Model Structure Analysis of Model-based Operation of Petroleum Reservoirs

Abstract

The demand for petroleum is expected to increase in the coming decades, while the production of petroleum from subsurface reservoirs is becoming increasingly complex. To meet the demand petroleum reservoirs should be operated more efficiently. Physics-based petroleum reservoir models that describe the flow in subsurface porous media can play an important role here. In this thesis possibilities are investigated to determine on one hand models with a complexity that is suitable for model-based operation (i.e. the relevant dynamic processes can be adequately described), and on the other hand models that only contain parameters that can be validated by measurements (in this thesis the pressure and phase-rate measurements in the wells). The most relevant dynamics of the model are determined by the controllability and observability properties. These indicate that reservoir models behave as models of much lower order than the currently used models, and that reduced-order reservoir models should focus for fixed well positions on correctly modeling the fluid front(s). In the second part identifiability and structural identifiability have been quantified and used to determine which (physical) model parameters can be reliably estimated from measurement data. From the analysis it was concluded that the parameters of reservoir models are not identifiable from production measurements and that they are largely based on qualitative geological information.
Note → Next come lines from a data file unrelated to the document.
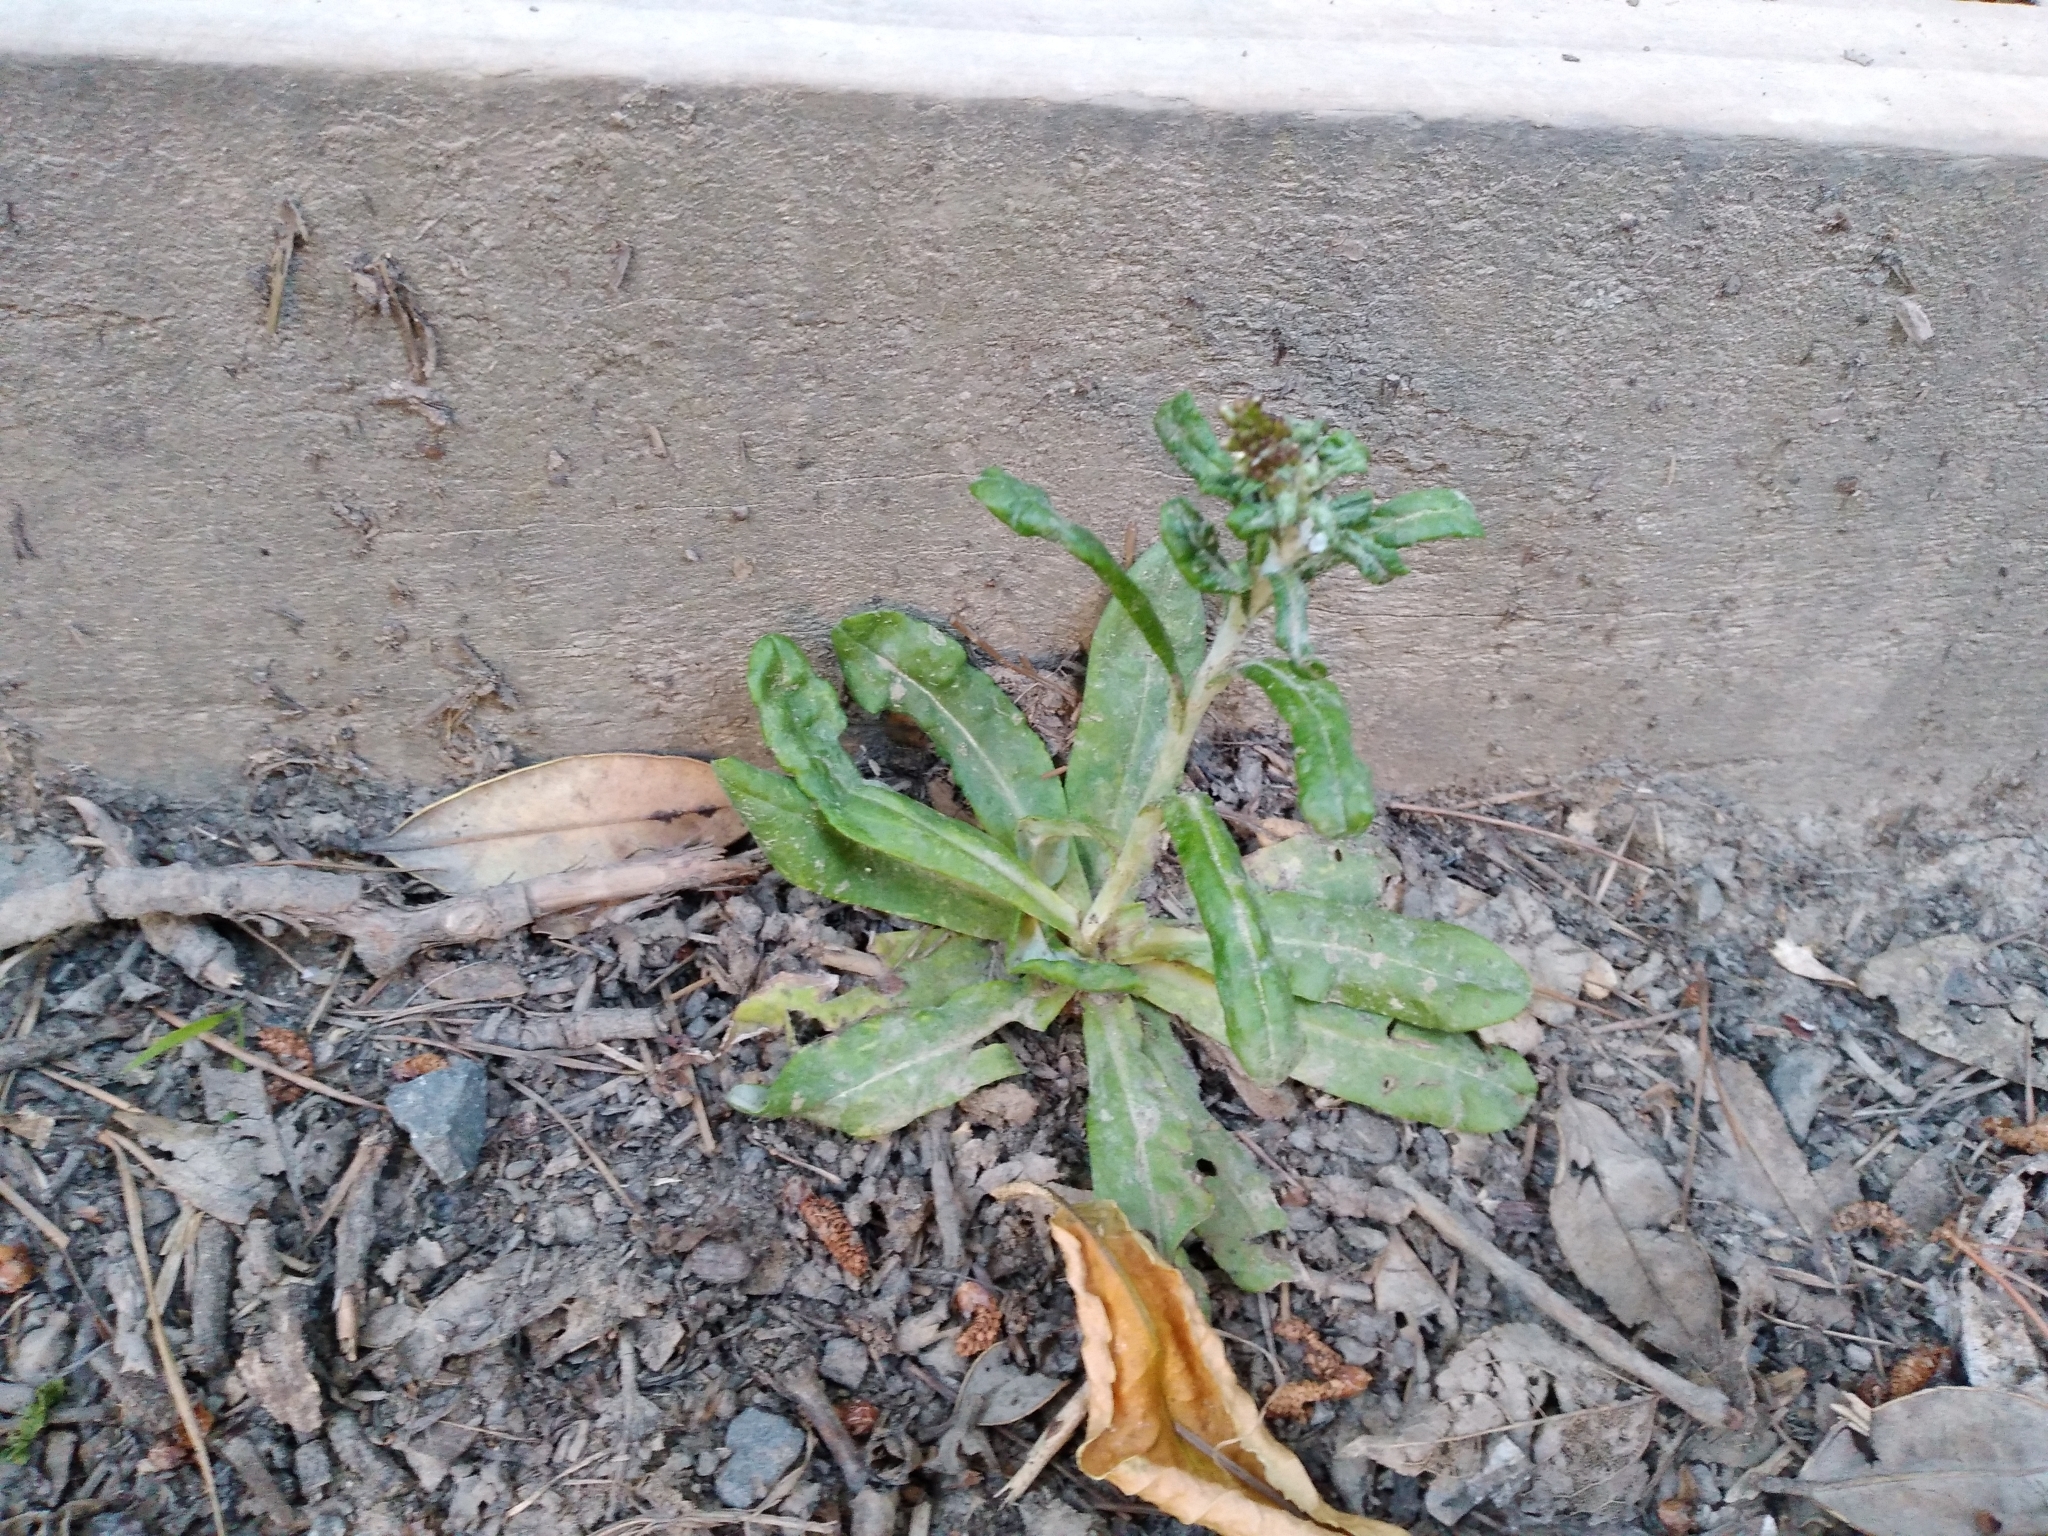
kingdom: Plantae
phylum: Tracheophyta
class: Magnoliopsida
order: Asterales
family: Asteraceae
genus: Gamochaeta
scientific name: Gamochaeta americana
Pressure measurements only contain information about grid block permeabilities in an area close to the wells in which is measured, and phase-rate measurements contain after water breakthrough only information about grid block permeabilities in the area between the injection and production wells. This supports the need to use information of other measurement types, such that better model-based decisions can be taken to make the operation of petroleum reservoirs more efficient.